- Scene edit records

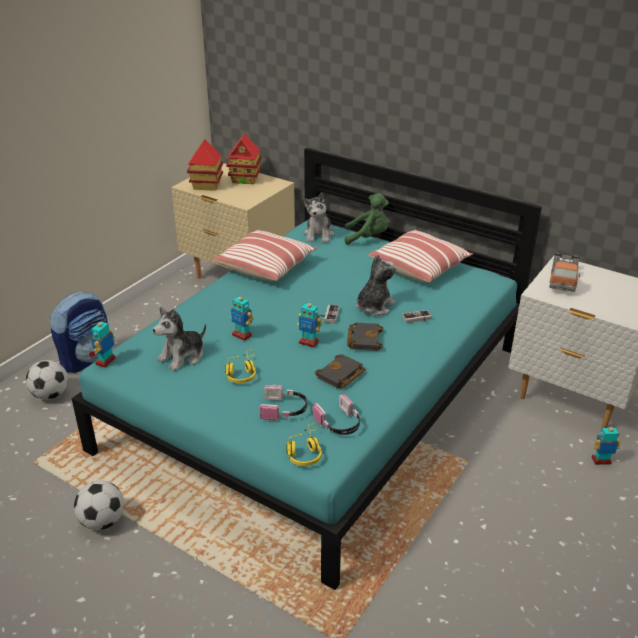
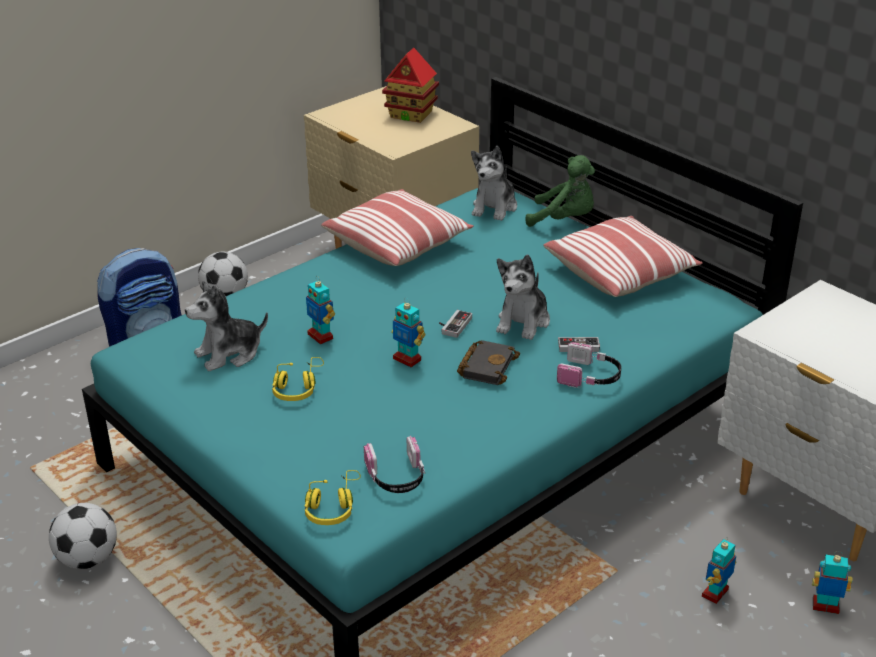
camera: 15 degrees right, 0 degrees up
(50, 395) = (83, 383): football -> football (225, 296)
(106, 361) = (128, 346): toy robot -> toy robot (715, 593)
(206, 186) = (353, 118): toy house -> none
(284, 409) = (332, 446): headphones -> headphones (590, 377)
(340, 376) = (430, 412): black book -> none
(374, 306) = (523, 321): plush toy -> plush toy turned 150 degrees clockwise
(563, 278) = (813, 318): toy truck -> none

- Exercise description
Drop every picture and repeat the rest of the entries exactly.

- Finished exercise
camera: 15 degrees right, 0 degrees up
(50, 395) = (83, 383): football -> football (225, 296)
(106, 361) = (128, 346): toy robot -> toy robot (715, 593)
(206, 186) = (353, 118): toy house -> none
(284, 409) = (332, 446): headphones -> headphones (590, 377)
(340, 376) = (430, 412): black book -> none
(374, 306) = (523, 321): plush toy -> plush toy turned 150 degrees clockwise
(563, 278) = (813, 318): toy truck -> none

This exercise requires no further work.